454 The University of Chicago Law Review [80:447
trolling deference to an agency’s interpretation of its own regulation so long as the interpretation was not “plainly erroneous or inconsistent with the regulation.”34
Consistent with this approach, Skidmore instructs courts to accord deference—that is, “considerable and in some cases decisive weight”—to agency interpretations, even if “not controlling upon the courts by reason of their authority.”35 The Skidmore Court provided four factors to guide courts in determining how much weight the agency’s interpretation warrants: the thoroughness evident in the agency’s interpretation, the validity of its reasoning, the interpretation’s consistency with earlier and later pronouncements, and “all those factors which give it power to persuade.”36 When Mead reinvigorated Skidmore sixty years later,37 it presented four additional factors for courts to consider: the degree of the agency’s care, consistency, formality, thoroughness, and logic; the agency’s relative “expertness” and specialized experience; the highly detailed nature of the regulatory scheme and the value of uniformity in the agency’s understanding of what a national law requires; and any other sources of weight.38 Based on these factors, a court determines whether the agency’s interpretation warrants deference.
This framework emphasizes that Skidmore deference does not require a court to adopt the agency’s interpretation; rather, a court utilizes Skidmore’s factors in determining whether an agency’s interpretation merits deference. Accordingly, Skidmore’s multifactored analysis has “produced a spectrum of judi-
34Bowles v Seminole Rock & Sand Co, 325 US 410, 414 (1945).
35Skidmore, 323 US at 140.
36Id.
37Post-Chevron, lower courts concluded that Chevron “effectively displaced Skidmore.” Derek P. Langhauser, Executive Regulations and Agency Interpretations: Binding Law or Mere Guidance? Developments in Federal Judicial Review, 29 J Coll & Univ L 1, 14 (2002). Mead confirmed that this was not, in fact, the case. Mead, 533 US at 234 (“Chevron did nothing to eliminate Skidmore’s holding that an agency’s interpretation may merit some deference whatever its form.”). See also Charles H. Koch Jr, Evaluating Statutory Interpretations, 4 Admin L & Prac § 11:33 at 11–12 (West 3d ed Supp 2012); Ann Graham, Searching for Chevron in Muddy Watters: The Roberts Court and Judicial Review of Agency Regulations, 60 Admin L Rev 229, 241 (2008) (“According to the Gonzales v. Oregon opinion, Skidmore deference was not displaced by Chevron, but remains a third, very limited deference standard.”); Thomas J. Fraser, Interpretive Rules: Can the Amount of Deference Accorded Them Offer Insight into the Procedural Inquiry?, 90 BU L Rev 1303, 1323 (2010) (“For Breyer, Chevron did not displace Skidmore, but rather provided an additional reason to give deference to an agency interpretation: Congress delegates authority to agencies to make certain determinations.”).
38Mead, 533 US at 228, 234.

--------

What you are asked to do => Print out all of the records above, word for word.

Completed task =>
454 The University of Chicago Law Review [80:447
trolling deference to an agency’s interpretation of its own regulation so long as the interpretation was not “plainly erroneous or inconsistent with the regulation.”34
Consistent with this approach, Skidmore instructs courts to accord deference—that is, “considerable and in some cases decisive weight”—to agency interpretations, even if “not controlling upon the courts by reason of their authority.”35 The Skidmore Court provided four factors to guide courts in determining how much weight the agency’s interpretation warrants: the thoroughness evident in the agency’s interpretation, the validity of its reasoning, the interpretation’s consistency with earlier and later pronouncements, and “all those factors which give it power to persuade.”36 When Mead reinvigorated Skidmore sixty years later,37 it presented four additional factors for courts to consider: the degree of the agency’s care, consistency, formality, thoroughness, and logic; the agency’s relative “expertness” and specialized experience; the highly detailed nature of the regulatory scheme and the value of uniformity in the agency’s understanding of what a national law requires; and any other sources of weight.38 Based on these factors, a court determines whether the agency’s interpretation warrants deference.
This framework emphasizes that Skidmore deference does not require a court to adopt the agency’s interpretation; rather, a court utilizes Skidmore’s factors in determining whether an agency’s interpretation merits deference. Accordingly, Skidmore’s multifactored analysis has “produced a spectrum of judi-
34Bowles v Seminole Rock & Sand Co, 325 US 410, 414 (1945).
35Skidmore, 323 US at 140.
36Id.
37Post-Chevron, lower courts concluded that Chevron “effectively displaced Skidmore.” Derek P. Langhauser, Executive Regulations and Agency Interpretations: Binding Law or Mere Guidance? Developments in Federal Judicial Review, 29 J Coll & Univ L 1, 14 (2002). Mead confirmed that this was not, in fact, the case. Mead, 533 US at 234 (“Chevron did nothing to eliminate Skidmore’s holding that an agency’s interpretation may merit some deference whatever its form.”). See also Charles H. Koch Jr, Evaluating Statutory Interpretations, 4 Admin L & Prac § 11:33 at 11–12 (West 3d ed Supp 2012); Ann Graham, Searching for Chevron in Muddy Watters: The Roberts Court and Judicial Review of Agency Regulations, 60 Admin L Rev 229, 241 (2008) (“According to the Gonzales v. Oregon opinion, Skidmore deference was not displaced by Chevron, but remains a third, very limited deference standard.”); Thomas J. Fraser, Interpretive Rules: Can the Amount of Deference Accorded Them Offer Insight into the Procedural Inquiry?, 90 BU L Rev 1303, 1323 (2010) (“For Breyer, Chevron did not displace Skidmore, but rather provided an additional reason to give deference to an agency interpretation: Congress delegates authority to agencies to make certain determinations.”).
38Mead, 533 US at 228, 234.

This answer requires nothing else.